6. Zoals de Afdeling heeft overwogen in de hiervoor aangehaalde uitspraak van 26 oktober 2011 brengt, nu met een wijzigingsplan een bestemmingsplan wordt gewijzigd en ingevolge artikel 3.6, derde lid, van de Wro een wijziging deel uitmaakt van het bestemmingsplan, een redelijke uitleg van artikel 4.1, eerste lid, van de Wro met zich dat regels uit een verordening als bedoeld in artikel 4.1, eerste lid, van de Wro, die betrekking hebben op de inhoud van een bestemmingsplan, ook betrekking hebben op de inhoud van een wijzigingsplan. Uit artikel 4.19a, eerste lid, aanhef en onder b, gelezen in samenhang met artikel 4.2, eerste lid, aanhef en onder c, van de omgevingsverordening vloeit derhalve een verbod voort voor het college van burgemeester en wethouders een wijzigingsplan vast te stellen dat voorziet in de uitbreiding van agrarisch bouwpercelen tot een omvang groter dan 1 ha. Het bestreden wijzigingsplan voorziet in de uitbreiding van het agrarische bouwperceel op de gronden aan de [locatie] te Westerbroek van 1 ha tot 1,45 ha. Het plan is naar het voorlopig oordeel van de voorzitter dan ook vastgesteld in strijd met artikel 4.19a, eerste lid, van de omgevingsverordening.
7. De voorzitter is er niet op voorhand zonder meer van overtuigd dat de Afdeling in de hoofdzaak tot het oordeel zal komen dat - zoals het college van burgemeester en wethouders betoogt - in het onderhavige geval het verbod behoudens ontheffing, neergelegd in artikel 4.19a van de omgevingsverordening, buiten toepassing zou moeten blijven gezien de aangehaalde uitspraak van 26 oktober 2011. Zelfs indien de mogelijkheid ontheffing te verlenen, waarin artikel 4.19a, derde lid, voorziet, in dit geval geen toepassing zou kunnen vinden, volgt daaruit naar het voorlopig oordeel van de voorzitter niet noodzakelijkerwijs dat ook het verbod neergelegd in artikel 4.19a, eerste lid, buiten toepassing zou moeten blijven.

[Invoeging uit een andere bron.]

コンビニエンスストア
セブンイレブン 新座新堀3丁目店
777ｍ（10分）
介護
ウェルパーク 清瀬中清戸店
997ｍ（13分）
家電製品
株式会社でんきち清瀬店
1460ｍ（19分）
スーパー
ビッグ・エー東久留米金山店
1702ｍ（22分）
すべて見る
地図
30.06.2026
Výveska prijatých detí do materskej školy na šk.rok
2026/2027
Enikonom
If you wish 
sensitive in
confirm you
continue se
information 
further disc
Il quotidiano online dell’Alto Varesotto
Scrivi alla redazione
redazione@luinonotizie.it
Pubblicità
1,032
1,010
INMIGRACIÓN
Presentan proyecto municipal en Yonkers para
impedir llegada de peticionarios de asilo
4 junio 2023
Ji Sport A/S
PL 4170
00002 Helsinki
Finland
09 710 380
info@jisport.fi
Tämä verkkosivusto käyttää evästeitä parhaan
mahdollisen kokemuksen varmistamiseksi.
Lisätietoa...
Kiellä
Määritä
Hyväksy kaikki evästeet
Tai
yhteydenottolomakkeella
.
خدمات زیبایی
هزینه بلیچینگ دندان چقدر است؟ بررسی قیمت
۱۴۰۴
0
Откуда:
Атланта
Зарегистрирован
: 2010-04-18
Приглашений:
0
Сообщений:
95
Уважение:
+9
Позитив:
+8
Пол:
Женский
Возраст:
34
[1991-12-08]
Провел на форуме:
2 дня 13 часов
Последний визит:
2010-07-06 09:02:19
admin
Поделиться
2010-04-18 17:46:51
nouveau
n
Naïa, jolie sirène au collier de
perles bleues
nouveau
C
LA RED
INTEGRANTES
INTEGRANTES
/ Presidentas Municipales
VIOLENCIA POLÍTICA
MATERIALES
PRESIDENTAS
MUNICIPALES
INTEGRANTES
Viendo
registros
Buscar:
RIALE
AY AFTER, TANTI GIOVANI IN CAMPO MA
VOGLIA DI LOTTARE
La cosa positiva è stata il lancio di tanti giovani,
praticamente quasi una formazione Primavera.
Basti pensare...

8. Gelet op het vorenstaande ziet de voorzitter aanleiding de hierna te melden voorlopige voorziening te treffen. In aanmerking genomen de betrokken belangen zal de voorzitter bevorderen dat de hoofdzaak zo spoedig mogelijk door de Afdeling zal worden behandeld.
9. Van proceskosten die voor vergoeding in aanmerking komen, is niet gebleken.
De voorzitter van de Afdeling bestuursrechtspraak van de Raad van State:
I. schorst bij wijze van voorlopige voorziening het besluit van het college van burgemeester en wethouders van Hoogezand-Sappemeer van 30 oktober 2012, waarbij het wijzigingsplan "Uitbreiding agrarisch bedrijf [locatie]" is vastgesteld;
II. gelast dat het college van burgemeester en wethouders van Hoogezand-Sappemeer aan het college van gedeputeerde staten van Groningen het voor de behandeling van het verzoek betaalde griffierecht ten bedrage van € 310,00 (zegge: driehonderdtien euro) vergoedt.
Aldus vastgesteld door mr. P.B.M.J. van der Beek-Gillessen, als voorzitter, in tegenwoordigheid van mr. T.A. Oudenaarden, ambtenaar van staat.